Measuring the (lack of) quality of disinformation.

Autores
Herbert Laroca; Vitor Rocio; Antonio Cunha;

Publicação
Journal of Data and Information Quality

Abstract
Disinformation, although an ancient phenomenon, has gained unprecedented reach and speed with the rise of the internet and social media platforms. While traditional fact-checking approaches focus on the semantic content of information, this paper proposes a quantitative analysis based on metadata and formal textual features to investigate disinformation from a quality dimension perspective, assuming that false or misleading information often fails to meet informational quality criteria.

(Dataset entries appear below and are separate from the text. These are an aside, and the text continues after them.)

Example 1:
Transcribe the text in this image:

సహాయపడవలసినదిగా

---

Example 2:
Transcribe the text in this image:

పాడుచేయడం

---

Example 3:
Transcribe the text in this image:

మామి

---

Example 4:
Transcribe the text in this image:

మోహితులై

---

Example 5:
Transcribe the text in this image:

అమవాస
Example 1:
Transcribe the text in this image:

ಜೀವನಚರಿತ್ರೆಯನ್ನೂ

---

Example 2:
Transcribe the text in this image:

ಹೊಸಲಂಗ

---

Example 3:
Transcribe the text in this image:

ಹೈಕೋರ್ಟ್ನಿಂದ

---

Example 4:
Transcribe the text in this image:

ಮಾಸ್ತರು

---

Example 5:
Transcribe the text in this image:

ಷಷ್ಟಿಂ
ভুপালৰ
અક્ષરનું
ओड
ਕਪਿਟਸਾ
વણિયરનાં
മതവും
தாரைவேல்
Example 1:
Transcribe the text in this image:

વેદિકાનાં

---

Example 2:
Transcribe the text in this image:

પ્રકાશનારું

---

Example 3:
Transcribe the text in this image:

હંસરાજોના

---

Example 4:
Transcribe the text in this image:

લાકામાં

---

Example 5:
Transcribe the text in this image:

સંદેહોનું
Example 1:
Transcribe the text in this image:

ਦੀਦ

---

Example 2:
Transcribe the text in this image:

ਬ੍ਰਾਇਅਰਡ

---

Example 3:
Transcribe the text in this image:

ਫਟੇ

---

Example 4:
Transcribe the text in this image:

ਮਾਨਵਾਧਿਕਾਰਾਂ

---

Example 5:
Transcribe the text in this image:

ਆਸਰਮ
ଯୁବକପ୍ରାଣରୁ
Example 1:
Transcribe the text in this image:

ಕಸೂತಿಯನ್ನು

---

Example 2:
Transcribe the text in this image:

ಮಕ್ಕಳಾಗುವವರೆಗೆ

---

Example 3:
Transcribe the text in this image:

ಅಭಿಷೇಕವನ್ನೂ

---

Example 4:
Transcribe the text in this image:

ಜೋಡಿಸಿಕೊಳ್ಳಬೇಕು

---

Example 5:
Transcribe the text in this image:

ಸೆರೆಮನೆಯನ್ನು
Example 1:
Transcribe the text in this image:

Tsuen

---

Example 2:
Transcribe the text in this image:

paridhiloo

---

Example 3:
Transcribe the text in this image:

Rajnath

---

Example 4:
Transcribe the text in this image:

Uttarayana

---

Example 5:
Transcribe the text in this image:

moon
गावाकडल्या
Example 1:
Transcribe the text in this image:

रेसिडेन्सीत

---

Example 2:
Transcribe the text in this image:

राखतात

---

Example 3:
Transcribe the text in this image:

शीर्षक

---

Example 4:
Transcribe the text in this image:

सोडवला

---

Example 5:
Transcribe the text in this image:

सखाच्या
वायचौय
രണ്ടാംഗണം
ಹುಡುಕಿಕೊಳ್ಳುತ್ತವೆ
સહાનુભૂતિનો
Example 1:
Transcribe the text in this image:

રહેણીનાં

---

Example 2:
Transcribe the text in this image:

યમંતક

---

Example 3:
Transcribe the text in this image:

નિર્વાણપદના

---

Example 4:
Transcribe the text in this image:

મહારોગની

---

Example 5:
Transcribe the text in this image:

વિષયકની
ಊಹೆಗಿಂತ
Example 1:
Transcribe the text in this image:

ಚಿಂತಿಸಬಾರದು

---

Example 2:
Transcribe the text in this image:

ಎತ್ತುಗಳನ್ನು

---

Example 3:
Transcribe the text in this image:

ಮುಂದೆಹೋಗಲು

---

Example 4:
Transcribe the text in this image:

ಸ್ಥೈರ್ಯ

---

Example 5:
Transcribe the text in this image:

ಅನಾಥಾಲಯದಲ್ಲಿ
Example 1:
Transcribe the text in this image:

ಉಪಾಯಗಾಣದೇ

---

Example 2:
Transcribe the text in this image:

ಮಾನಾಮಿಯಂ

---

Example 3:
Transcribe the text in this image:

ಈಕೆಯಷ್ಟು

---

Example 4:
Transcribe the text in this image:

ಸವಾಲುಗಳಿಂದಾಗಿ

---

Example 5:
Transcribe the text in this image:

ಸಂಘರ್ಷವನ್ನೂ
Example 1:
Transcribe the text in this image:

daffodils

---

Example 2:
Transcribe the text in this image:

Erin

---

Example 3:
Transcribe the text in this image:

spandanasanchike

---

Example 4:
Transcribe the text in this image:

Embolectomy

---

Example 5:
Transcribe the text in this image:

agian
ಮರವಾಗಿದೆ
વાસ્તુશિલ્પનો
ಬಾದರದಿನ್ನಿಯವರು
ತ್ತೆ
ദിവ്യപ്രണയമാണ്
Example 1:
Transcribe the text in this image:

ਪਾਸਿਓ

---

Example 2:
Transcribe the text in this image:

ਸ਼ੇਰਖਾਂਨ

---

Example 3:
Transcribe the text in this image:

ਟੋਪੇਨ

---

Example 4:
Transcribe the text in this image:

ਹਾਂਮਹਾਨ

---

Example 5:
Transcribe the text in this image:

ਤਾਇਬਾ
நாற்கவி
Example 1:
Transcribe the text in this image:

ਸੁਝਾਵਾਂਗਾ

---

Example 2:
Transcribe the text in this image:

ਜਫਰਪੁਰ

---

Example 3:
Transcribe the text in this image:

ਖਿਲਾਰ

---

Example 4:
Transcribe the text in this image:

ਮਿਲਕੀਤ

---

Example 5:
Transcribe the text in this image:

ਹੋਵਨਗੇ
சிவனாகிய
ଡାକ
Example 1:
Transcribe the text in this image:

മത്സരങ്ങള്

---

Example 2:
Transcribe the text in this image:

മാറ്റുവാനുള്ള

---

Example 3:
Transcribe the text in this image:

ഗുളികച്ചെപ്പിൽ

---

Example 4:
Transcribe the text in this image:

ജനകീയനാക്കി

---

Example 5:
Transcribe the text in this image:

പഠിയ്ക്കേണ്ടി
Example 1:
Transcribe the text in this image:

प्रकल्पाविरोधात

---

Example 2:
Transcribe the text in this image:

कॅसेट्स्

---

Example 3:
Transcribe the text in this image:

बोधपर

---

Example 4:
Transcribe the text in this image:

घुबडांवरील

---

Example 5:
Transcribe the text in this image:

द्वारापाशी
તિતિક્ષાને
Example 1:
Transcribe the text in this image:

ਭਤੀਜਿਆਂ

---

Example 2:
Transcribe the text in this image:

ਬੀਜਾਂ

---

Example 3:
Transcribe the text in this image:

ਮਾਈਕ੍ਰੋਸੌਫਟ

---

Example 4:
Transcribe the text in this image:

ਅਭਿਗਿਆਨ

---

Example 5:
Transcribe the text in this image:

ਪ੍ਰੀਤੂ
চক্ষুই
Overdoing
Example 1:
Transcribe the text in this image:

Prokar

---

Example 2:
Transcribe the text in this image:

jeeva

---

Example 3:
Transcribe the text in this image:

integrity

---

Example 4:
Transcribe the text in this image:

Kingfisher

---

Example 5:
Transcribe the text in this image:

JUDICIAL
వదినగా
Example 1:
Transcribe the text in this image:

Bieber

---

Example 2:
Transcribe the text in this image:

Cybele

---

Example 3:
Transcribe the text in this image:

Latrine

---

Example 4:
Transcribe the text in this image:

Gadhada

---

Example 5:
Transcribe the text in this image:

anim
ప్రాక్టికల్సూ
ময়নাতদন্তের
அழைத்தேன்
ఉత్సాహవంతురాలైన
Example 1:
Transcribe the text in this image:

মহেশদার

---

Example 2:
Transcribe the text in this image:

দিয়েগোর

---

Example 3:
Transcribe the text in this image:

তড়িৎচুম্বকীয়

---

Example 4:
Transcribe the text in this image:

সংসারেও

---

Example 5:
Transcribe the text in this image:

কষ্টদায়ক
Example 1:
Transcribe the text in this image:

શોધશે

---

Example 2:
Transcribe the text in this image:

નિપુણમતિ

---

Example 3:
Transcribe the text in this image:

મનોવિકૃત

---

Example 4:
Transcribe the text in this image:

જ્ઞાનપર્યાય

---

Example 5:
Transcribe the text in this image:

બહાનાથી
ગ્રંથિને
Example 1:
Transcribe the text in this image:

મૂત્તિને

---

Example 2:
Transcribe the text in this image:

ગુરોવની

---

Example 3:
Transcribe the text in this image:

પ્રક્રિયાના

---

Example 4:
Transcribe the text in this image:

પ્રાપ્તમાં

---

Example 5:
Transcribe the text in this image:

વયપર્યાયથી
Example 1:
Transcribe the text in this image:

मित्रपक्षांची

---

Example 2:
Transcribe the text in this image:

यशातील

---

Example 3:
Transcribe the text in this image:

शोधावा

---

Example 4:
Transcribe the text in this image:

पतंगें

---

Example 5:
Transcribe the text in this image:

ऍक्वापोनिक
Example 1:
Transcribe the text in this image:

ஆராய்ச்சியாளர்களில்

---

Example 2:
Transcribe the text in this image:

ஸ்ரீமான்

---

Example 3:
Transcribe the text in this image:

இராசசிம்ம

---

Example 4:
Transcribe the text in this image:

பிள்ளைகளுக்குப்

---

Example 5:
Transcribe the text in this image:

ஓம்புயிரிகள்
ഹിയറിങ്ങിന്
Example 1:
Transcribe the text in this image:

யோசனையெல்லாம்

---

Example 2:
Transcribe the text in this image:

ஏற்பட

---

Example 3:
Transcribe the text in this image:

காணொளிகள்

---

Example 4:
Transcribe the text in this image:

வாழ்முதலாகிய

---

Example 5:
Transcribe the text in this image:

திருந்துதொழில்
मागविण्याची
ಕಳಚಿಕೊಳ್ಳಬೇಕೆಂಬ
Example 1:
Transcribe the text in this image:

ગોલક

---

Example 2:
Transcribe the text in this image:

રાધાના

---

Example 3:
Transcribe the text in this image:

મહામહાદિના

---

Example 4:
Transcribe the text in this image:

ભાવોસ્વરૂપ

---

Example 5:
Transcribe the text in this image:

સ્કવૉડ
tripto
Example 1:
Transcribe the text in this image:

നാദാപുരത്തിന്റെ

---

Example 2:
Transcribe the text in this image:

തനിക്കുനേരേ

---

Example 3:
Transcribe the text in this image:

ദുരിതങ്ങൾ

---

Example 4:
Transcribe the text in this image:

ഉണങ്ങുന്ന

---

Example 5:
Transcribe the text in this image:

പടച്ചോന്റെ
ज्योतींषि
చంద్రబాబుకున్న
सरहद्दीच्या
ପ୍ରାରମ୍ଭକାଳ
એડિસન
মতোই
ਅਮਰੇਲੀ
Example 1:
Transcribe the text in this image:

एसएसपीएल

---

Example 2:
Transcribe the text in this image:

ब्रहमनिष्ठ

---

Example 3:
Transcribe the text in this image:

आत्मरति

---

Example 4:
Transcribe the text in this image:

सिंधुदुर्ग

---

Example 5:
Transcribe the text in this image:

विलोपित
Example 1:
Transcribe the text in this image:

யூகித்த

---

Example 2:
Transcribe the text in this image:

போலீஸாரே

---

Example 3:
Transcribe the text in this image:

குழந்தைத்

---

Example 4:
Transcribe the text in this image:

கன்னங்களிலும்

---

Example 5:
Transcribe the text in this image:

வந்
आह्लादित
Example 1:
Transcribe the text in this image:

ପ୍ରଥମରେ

Using an experimental approach, we analyzed two datasets of news from reliable and unreliable sources and applied statistical methods, including the Mann-Whitney U test, Cliff’s Delta, and Rosenthal’s r, to measure differences and effect size in the quality dimensions of accuracy, currency, readability, consistency and reliability. The results show that lexical cohesion and lexical diversity are the strongest discriminators of source reliability, followed by structural error rates, while currency and readability display only weak discriminative power. The proposed News Reliability Index (NRI) emerges as a moderate but complementary indicator. Overall, reliable sources consistently demonstrate higher information quality, but structural differences alone are insufficient to detect disinformation, especially considering the capacity of generative AI to produce syntactically coherent texts. We conclude that semantic content analysis remains essential for identifying disinformation, with structural features best applied as supporting signals in detection models. Finally, we highlight future challenges, such as the growing use of artificial intelligence in generating high-quality disinformation, which may reduce the effectiveness of structural metrics and complicate automation in verification processes.